A Denver Van Buren dollar graded SP69 will be worth $90 if it’s a Position A example. But if the edge lettering is the other way up, it will be much more valuable – about $575.
1837 to 1841 Martin Van Buren dollar coin error
(2008) 1837 to 1841 Martin Van Buren dollar coin, satin finish, missing edge lettering
The Mint faced recurring problems with inscribing the edges of its Presidential dollar coins. As a result, a small number were issued with the lettering absent. And amongst those were Van Buren dollars.
The edge lettering should have been applied by a device called a Schuler edge lettering machine. But some of the satin finish coins missed this part of the process and have plain edges as a result. And without a mint mark, it’s impossible to say whether they were struck in Denver or Philadelphia.
The value of one of these error coins depends on its quality and condition. An example graded SP60 is valued by the PCGS at $22. That rises to $80 at SP65, and $250 at SP67.
But the finest known examples are graded SP68. The PCGS has certified almost 50 of those, and values them at $400 apiece.
You can see an example of a Martin Van Buren dollar with missing edge lettering in this YouTube video from Isaac G. Abarca.

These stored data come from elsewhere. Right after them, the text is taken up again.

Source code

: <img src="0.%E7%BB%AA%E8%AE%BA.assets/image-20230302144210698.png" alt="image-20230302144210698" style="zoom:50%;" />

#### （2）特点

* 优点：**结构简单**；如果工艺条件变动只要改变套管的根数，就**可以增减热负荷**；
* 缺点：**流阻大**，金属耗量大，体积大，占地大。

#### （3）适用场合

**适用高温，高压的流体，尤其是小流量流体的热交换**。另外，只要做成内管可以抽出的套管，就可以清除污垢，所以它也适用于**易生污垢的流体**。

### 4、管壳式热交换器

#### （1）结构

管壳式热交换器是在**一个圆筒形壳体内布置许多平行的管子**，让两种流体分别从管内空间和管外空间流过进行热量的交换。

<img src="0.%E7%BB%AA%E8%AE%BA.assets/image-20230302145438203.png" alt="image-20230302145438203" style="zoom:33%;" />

2008 P 1837 to 1841 Martin Van Buren, Position A, weak edge lettering
The edge lettering problems didn’t always result in the coins missing the Schuler machine entirely. Sometimes the strike was simply weak. And that was the case for some of the Van Buren dollars struck in Philadelphia, with the lettering in Position A.
Values for these start at about $20 for an example graded SP63. The finest known coins with this error are graded SP66, and are valued by the PCGS at around $200.
How much is a dollar coin from 1841 worth?
The dollar coins issued in 1841 feature the image of a seated Lady Liberty on the reverse. If your coin has the image of a Statue of Liberty instead, it’s one of the later Presidential dollar coin series. Another giveaway of the modern coins is that they’re gold in color, not silver.
If you have a gold-colored coin, the date refers to the term of office of the relevant President. The presidency changed hands in 1841, so this could be either Martin Van Buren or William Henry Harrison. Look for the name above the portrait on the obverse.
If your dollar coin really does date from 1841, it could be worth anything from $300 upwards. And the finest quality example, graded MS65+ by the PCGS, is currently valued at a whopping $125,000.
Is the Martin Van Buren dollar coin worth anything?
The modern coins featuring Martin Van Buren have much more modest values. Circulated coins are worth only a dollar, and even mint state examples at most grades don’t exceed $10.
But if you have a coin with an interesting error, or a high quality “best in class” example, it will be worth much more. Prices can reach many hundreds of dollars for collectable coins.